Spring Semester, 2023:
I've begun creating forms that emulate the asymmetry and maturalistic ornamentation that was so prevalent during the Rococo era. I use low-grade hobbyist materials like glitter paint, canvas, and plaster to mimic the opulence of the ruling class. My new work confronts the division between painting and frame as a metaphor for the division between fine art, decorative art, and craft.
Fall Semester, 2022
I've focused on deconstructing paintings as a way to interrogate the traditional notion of painting through the manipulation of imagery, substrates, and frames. I wanted to parody qualities of a painting that are most undesirable – a warped frame and a loose canvas – calling attention to the “objectness” of a painting, which is often overlooked in favor of the image it conveys.
I learned how to steam bend wood and I used that technique on the stretcher bars of old paintings. I created a variety of wood armatures this way and investigated formats for exhibiting canvas from them. The final wall installations that I created are modular and can be adjusted to fit different venues.
I'm also curious about Fragonard's popular painting, "The Swing" and tried to emulate its gestures and visual decadence. The layers of petticoats led me to cut up my paintings and sew them into organic forms representing body parts and/or landscapes.

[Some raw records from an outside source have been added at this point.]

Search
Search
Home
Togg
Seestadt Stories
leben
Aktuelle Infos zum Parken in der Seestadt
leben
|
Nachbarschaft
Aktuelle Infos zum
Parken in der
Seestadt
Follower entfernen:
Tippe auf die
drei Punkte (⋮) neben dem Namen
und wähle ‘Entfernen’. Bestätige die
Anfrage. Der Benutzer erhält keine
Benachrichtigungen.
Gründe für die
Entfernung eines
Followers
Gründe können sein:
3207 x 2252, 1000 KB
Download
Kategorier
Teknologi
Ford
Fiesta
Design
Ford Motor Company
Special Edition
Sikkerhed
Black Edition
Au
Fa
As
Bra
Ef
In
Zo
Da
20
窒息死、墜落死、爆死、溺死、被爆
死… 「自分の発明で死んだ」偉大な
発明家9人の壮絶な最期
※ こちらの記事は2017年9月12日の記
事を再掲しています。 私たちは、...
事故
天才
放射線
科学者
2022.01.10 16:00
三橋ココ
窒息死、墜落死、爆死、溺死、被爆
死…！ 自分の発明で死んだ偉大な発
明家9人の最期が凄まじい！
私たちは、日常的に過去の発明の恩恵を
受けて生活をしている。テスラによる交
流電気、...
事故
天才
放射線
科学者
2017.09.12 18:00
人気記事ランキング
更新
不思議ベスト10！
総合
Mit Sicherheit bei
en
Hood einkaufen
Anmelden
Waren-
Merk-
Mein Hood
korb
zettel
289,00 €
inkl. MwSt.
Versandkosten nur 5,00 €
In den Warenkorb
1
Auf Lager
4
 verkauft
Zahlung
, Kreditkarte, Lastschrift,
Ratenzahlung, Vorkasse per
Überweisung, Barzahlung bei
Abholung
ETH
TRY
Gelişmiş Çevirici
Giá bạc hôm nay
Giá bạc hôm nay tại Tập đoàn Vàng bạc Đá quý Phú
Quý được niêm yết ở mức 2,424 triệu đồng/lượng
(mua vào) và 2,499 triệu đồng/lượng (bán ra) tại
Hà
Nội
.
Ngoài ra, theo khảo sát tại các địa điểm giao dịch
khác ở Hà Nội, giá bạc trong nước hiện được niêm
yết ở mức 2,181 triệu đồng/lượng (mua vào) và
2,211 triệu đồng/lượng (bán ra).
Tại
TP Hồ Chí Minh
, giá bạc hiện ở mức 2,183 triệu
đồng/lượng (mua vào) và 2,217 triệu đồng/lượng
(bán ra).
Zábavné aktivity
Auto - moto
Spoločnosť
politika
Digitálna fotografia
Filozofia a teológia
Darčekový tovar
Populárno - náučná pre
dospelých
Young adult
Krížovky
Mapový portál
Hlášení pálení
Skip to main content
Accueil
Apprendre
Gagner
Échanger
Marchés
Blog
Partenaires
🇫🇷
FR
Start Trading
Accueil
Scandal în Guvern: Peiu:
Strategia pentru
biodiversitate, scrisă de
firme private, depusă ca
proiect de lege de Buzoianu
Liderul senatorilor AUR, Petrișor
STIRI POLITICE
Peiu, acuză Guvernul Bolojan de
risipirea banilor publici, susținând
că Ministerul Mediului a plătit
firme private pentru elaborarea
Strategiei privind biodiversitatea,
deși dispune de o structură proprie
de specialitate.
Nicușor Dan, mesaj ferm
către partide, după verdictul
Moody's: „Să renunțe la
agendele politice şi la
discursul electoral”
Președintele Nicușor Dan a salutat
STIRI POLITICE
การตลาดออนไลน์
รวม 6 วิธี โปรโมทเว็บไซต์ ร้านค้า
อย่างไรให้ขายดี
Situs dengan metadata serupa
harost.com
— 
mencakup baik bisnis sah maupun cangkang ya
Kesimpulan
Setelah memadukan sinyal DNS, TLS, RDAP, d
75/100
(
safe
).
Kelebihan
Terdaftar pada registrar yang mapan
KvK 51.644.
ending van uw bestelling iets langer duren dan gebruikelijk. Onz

I often incorporate flowers into my work because of their associations with femininity, purity, beauty, and decorum. By converting floral paintings into soft sculpture forms, I aim to be hyperbolic and visually aggressive with their presentation, sometimes confrontational, unexpected, and absurd.
Fall 2021, Spring 2022:
Delving into European art history and particularly the 17th Century Dutch Flower paintings. I made several personal narratives that referenced famous works of art as a way of reframing the inherent patriarchal gaze over landscapes and women's bodies.